On July 2, the DeFi Poly Network project faced a major hack in which an attacker was able to fabricate billions of digital coins on various blockchains.
The hacker used a loophole in the bridge protocol to produce BUSD, BNB and SHIB tokens on several blockchains, such as Ethereum, BNB Chain, Polygon, Avalanche, Heco and Metis. 24 billion BUSD and BNB were issued on Metis and 999 trillion SHIB were generated on Heco. The estimated profits of the hacker were between $400k and $4m.
Following the discovery of the exploit, Poly Network shut down services to users and sought help from centralised exchanges as well as law enforcement agencies. It also advised cryptocurrency holders to withdraw liquidity and unlock the LP tokens they had provided in advance.

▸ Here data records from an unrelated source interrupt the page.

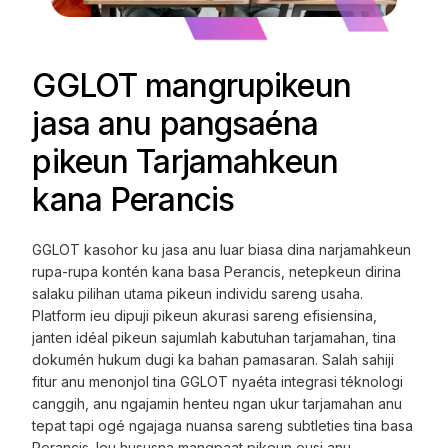
GGLOT mangrupikeun
jasa anu pangsaéna
pikeun Tarjamahkeun
kana Perancis
GGLOT kasohor ku jasa anu luar biasa dina narjamahkeun
rupa-rupa kontén kana basa Perancis, netepkeun dirina
salaku pilihan utama pikeun individu sareng usaha.
Platform ieu dipuji pikeun akurasi sareng efisiensina,
janten idéal pikeun sajumlah kabutuhan tarjamahan, tina
dokumén hukum dugi ka bahan pamasaran. Salah sahiji
fitur anu menonjol tina GGLOT nyaéta integrasi téknologi
canggih, anu ngajamin henteu ngan ukur tarjamahan anu
tepat tapi ogé ngajaga nuansa sareng subtleties tina basa
Perancis. Ieu hususna mangpaat pikeun eusi anu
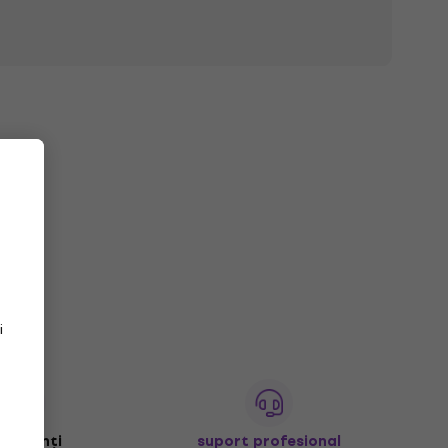
atonice vă oferă oportunitatea excepțională de a vă
i să vă lăsați inspirați de bogăția sonoră autentică
i
+ clienți
suport profesional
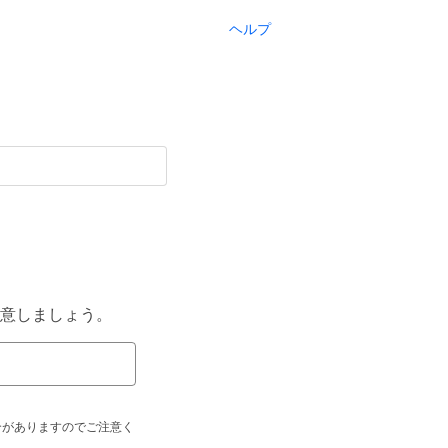
ヘルプ
意しましょう。
合がありますのでご注意く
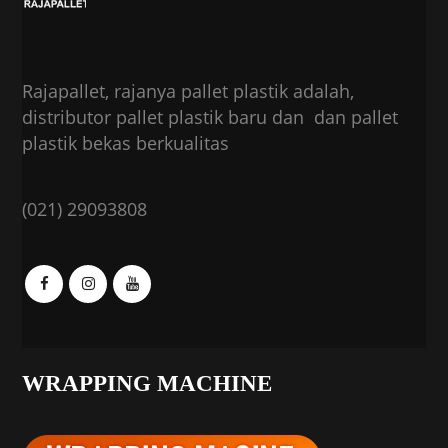
Rajapallet, rajanya pallet plastik adalah,
distributor pallet plastik baru dan dan pallet
plastik bekas berkualitas
(021) 29093808
WRAPPING MACHINE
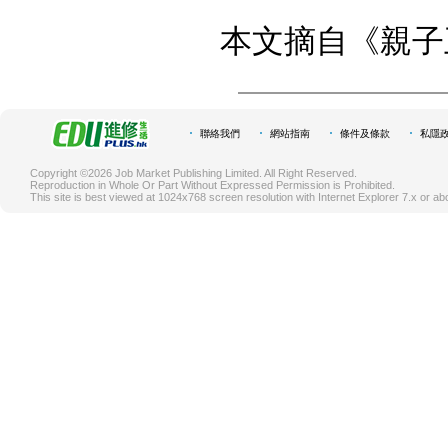
本文摘自《親子
聯絡我們
網站指南
條件及條款
私隱
Copyright ©2026 Job Market Publishing Limited. All Right Reserved.
Reproduction in Whole Or Part Without Expressed Permission is Prohibited.
This site is best viewed at 1024x768 screen resolution with Internet Explorer 7.x or ab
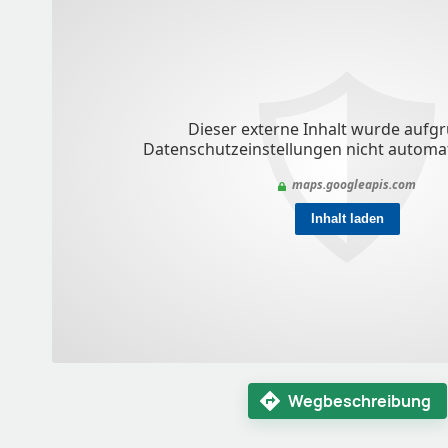
Wegbeschreibung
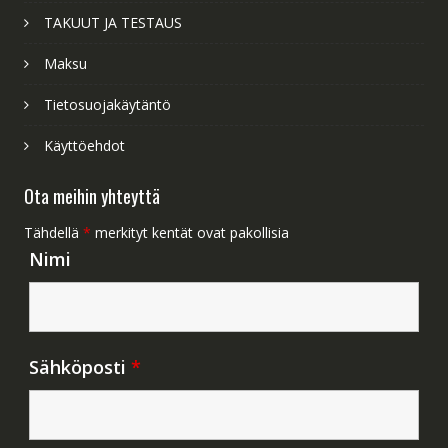
TAKUUT JA TESTAUS
Maksu
Tietosuojakäytäntö
Käyttöehdot
Ota meihin yhteyttä
Tähdellä
*
merkityt kentät ovat pakollisia
Nimi
Sähköposti
*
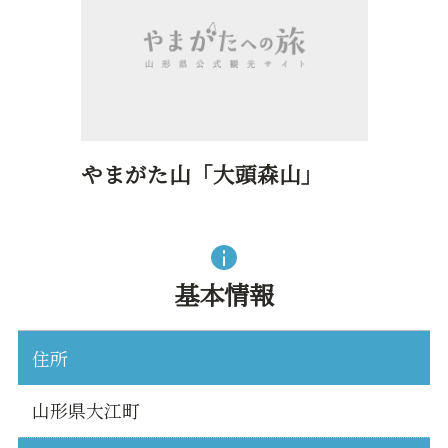
やまがた山「大頭森山」
基本情報
住所
山形県大江町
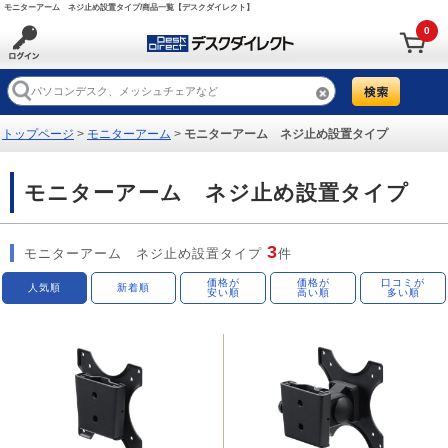
モニターアーム ネジ止め設置タイプ/商品一覧【デスクダイレクト】
0
トップページ
>
モニターアーム
>
モニターアーム ネジ止め設置タイプ
モニターアーム ネジ止め設置タイプ
3
モニターアーム ネジ止め設置タイプ
件
価格が
価格が
口コミが
人気順
新着順
安い順
高い順
多い順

0xArhat, who is a security analyst for DeFi projects, tweeted that the exploit was caused by a smart contract vulnerability. The attacker was able to generate a fake validator signature and block header, allowing him to bypass the validation stage. He then began issuing tokens from the Poly Network ether pool and transferring them to his personal wallet on the Metis, BNB Chain and Polygon blockchains.
The same process continued, resulting in the accumulation of a large amount of crypto-assets. According to the expert, the hacker had at least $42 billion of these digital assets in his wallet, but he only managed to get rid of some due to lack of market interest.
This is not the first attack Poly Network has faced, with around $611 million being stolen in August 2021. Fortunately, the hacker responsible managed to recover all the crypto-assets. In response, the company teamed up with Immunefi to implement a vulnerability detection programme.